Et, dès 1999, l’OIP lance la première campagne pour un contrôle externe des prisons. Avec les succès que l’on connaît : en 2000, les parlementaires s’octroient un droit de visite dans les prisons, suivi quelques années plus tard par la mise en place du Contrôleur général des lieux de privation de liberté. Doucement mais sûrement, l’administration pénitentiaire est contrainte de rendre des comptes. Y compris devant la justice. Traditionnellement, les mesures prises à l’encontre des personnes détenues étaient considérées comme des mesures d’ordre intérieur, relevant de la gestion de la détention, quand bien même elles pouvaient profondément affecter leurs droits fondamentaux : placement à l’isolement préventif, transfert dans un établissement de nature et régime différents, retrait d’un emploi, etc.
Sous l’impulsion contentieuse de l’OIP, le juge administratif les fait progressivement rentrer dans son champ de compétence et impose que ces décisions soient susceptibles de recours, reconnaissant que le prisonnier est un justiciable comme les autres. En parallèle, inlassablement, l’OIP mène en justice des combats pour que soit respectée la dignité des personnes détenues : pour l’interdiction des fouilles à nu systématiques, contre des régimes de surveillance nocturne abusifs, pour la fermeture d’un quartier disciplinaire insalubre ou encore pour la rénovation de bâtiments vétustes et inadaptés.
Ces avancées successives sont évidemment à saluer. Elles ont contribué à faire connaître l’état des prisons et à faire progresser l’état du droit et la jurisprudence. Pour autant, les conditions de détention sont-elles satisfaisantes, le droit appliqué, la dignité respectée ? Non, non et… non. Les 71 000 personnes qui sont aujourd’hui détenues vivent dans des conditions qui restent en grande partie dégradantes. Les deux tiers sont incarcérées dans des bâtiments surpeuplés. Les droits à l’intimité, à la santé, au maintien des liens familiaux, au travail, etc., sont sans cesse mis à mal.
Pourquoi ? D’abord, parce que les pratiques n’ont pas forcément suivi le droit. En cela, il est essentiel que nous puissions continuer à jouer notre rôle de veille, à pointer chaque manquement, chaque défaillance de l’administration : un droit de visite refusé arbitrairement, un détenu entravé lors d’un examen médical sans que les circonstances le justifient, un autre passé à tabac par un agent pénitentiaire ou encore des travaux de rénovation ordonnés et jamais exécutés. Ensuite, parce que le droit est encore loin de s’appliquer à tous les aspects de la vie en détention. Que dire par exemple des commissions de discipline, où le chef d’établissement est à la fois juge et partie, où le droit à la défense n’est parfois que symbolique ? Que dire du travailleur détenu, privé de contrat, de protection sociale, de droits syndicaux, souvent payé à la tâche ? Enfin, parce que les progrès obtenus se sont heurtés à des politiques pénales et pénitentiaires agissant en sens contraire. Ces trente dernières années ont connu une explosion du nombre de prisonniers sous l’effet de politiques pénales répressives et la multiplication des dispositifs sécuritaires, parfois dégradants.

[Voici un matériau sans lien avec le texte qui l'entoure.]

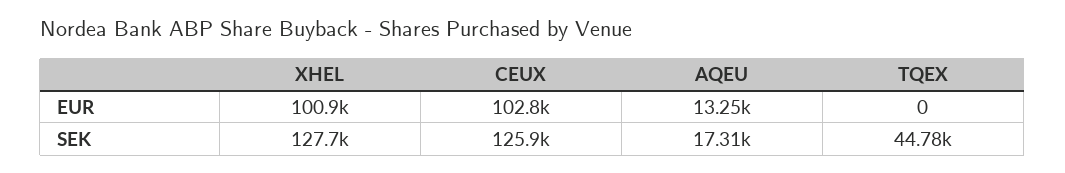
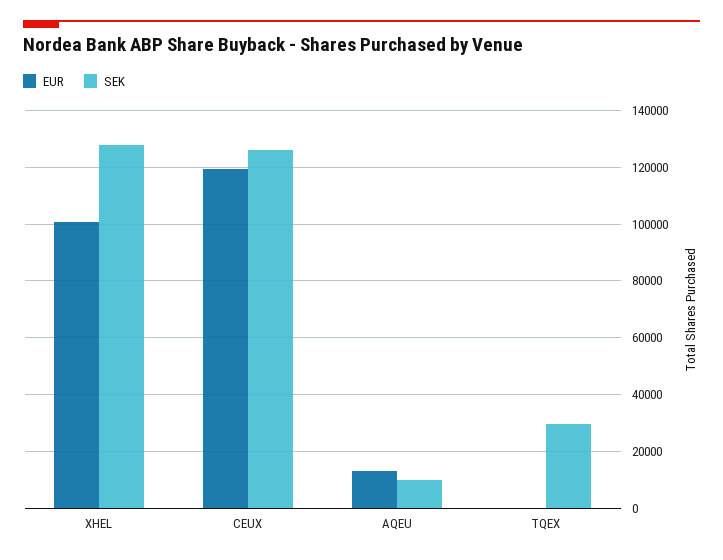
  {
    "EUR": {
      "XHEL": 100900,
-     "CEUX": 102800,
+     "CEUX": 120000,
      "AQEU": 13250,
      "TQEX": 0
    },
    "SEK": {
      "XHEL": 127700,
      "CEUX": 125900,
-     "AQEU": 17310,
+     "AQEU": 10000,
-     "TQEX": 44780
+     "TQEX": 30000
    }
  }

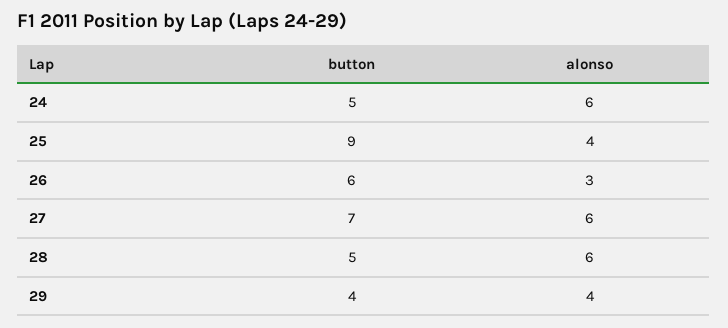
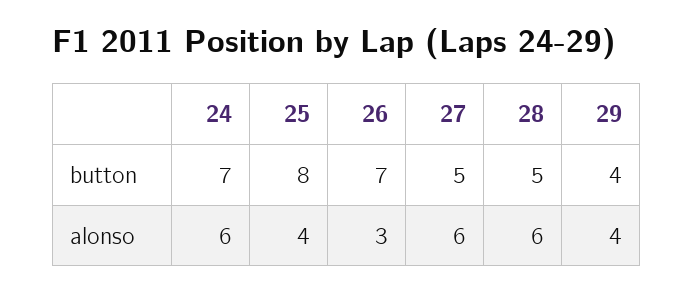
  {
    "button": {
-     "24": 5,
+     "24": 7,
-     "25": 9,
+     "25": 8,
-     "26": 6,
+     "26": 7,
-     "27": 7,
+     "27": 5,
      "28": 5,
      "29": 4
    },
    "alonso": {
      "24": 6,
      "25": 4,
      "26": 3,
      "27": 6,
      "28": 6,
      "29": 4
    }
  }

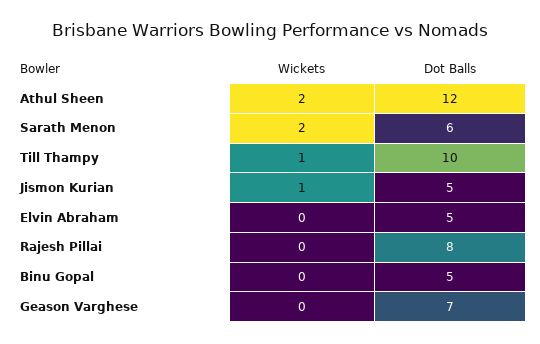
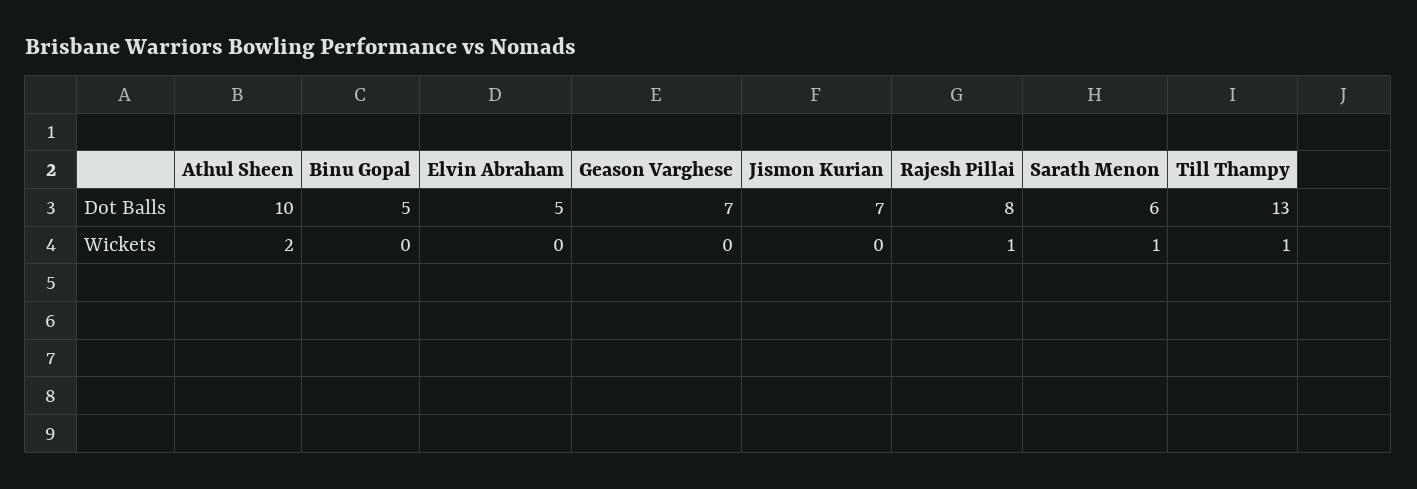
  {
    "Wickets": {
      "Athul Sheen": 2,
-     "Sarath Menon": 2,
+     "Sarath Menon": 1,
      "Till Thampy": 1,
-     "Jismon Kurian": 1,
+     "Jismon Kurian": 0,
      "Elvin Abraham": 0,
-     "Rajesh Pillai": 0,
+     "Rajesh Pillai": 1,
      "Binu Gopal": 0,
      "Geason Varghese": 0
    },
    "Dot Balls": {
-     "Athul Sheen": 12,
+     "Athul Sheen": 10,
      "Sarath Menon": 6,
-     "Till Thampy": 10,
+     "Till Thampy": 13,
-     "Jismon Kurian": 5,
+     "Jismon Kurian": 7,
      "Elvin Abraham": 5,
      "Rajesh Pillai": 8,
      "Binu Gopal": 5,
      "Geason Varghese": 7
    }
  }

Aussi, les combats qui restent à mener sont encore nombreux. Pour faire progresser le droit, le faire respecter, mais aussi pour faire avancer les réflexions sur le rôle et la place assignés à la prison. En complément et en collaboration avec l’ensemble des autres acteurs de la justice, professionnels ou associatifs, l’OIP a un rôle essentiel à jouer pour œuvrer dans ce sens. En déployant les « armes » qui sont les siennes : le droit et l’information. Et en portant les valeurs qui sont les siennes, d’indépendance, de rigueur, d’exigence, afin d’apporter sa contribution à la vitalité et la richesse du débat démocratique et, au-delà, à une société plus humaine et plus solidaire.